(INFORMATION SHOWN Opens)

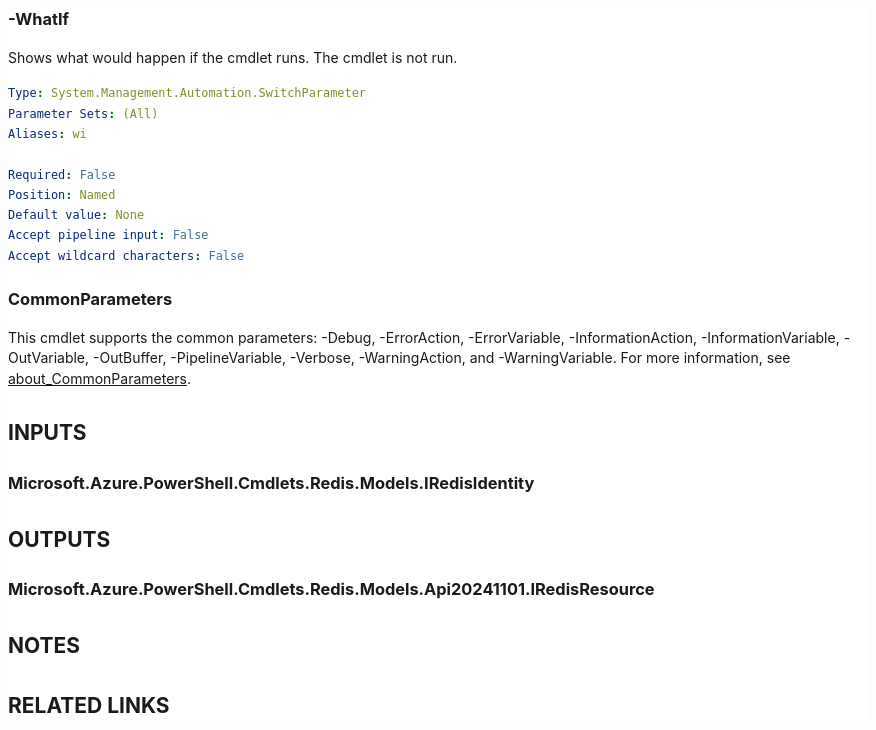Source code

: ### -WhatIf
Shows what would happen if the cmdlet runs.
The cmdlet is not run.

```yaml
Type: System.Management.Automation.SwitchParameter
Parameter Sets: (All)
Aliases: wi

Required: False
Position: Named
Default value: None
Accept pipeline input: False
Accept wildcard characters: False
```

### CommonParameters
This cmdlet supports the common parameters: -Debug, -ErrorAction, -ErrorVariable, -InformationAction, -InformationVariable, -OutVariable, -OutBuffer, -PipelineVariable, -Verbose, -WarningAction, and -WarningVariable. For more information, see [about_CommonParameters](http://go.microsoft.com/fwlink/?LinkID=113216).

## INPUTS

### Microsoft.Azure.PowerShell.Cmdlets.Redis.Models.IRedisIdentity

## OUTPUTS

### Microsoft.Azure.PowerShell.Cmdlets.Redis.Models.Api20241101.IRedisResource

## NOTES

## RELATED LINKS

(INFORMATION SHOWN Closes)

- _TASK DETAILS_
Output each of the lines above exactly, apart from the images.

- _RESULT_
Source code

: ### -WhatIf
Shows what would happen if the cmdlet runs.
The cmdlet is not run.

```yaml
Type: System.Management.Automation.SwitchParameter
Parameter Sets: (All)
Aliases: wi

Required: False
Position: Named
Default value: None
Accept pipeline input: False
Accept wildcard characters: False
```

### CommonParameters
This cmdlet supports the common parameters: -Debug, -ErrorAction, -ErrorVariable, -InformationAction, -InformationVariable, -OutVariable, -OutBuffer, -PipelineVariable, -Verbose, -WarningAction, and -WarningVariable. For more information, see [about_CommonParameters](http://go.microsoft.com/fwlink/?LinkID=113216).

## INPUTS

### Microsoft.Azure.PowerShell.Cmdlets.Redis.Models.IRedisIdentity

## OUTPUTS

### Microsoft.Azure.PowerShell.Cmdlets.Redis.Models.Api20241101.IRedisResource

## NOTES

## RELATED LINKS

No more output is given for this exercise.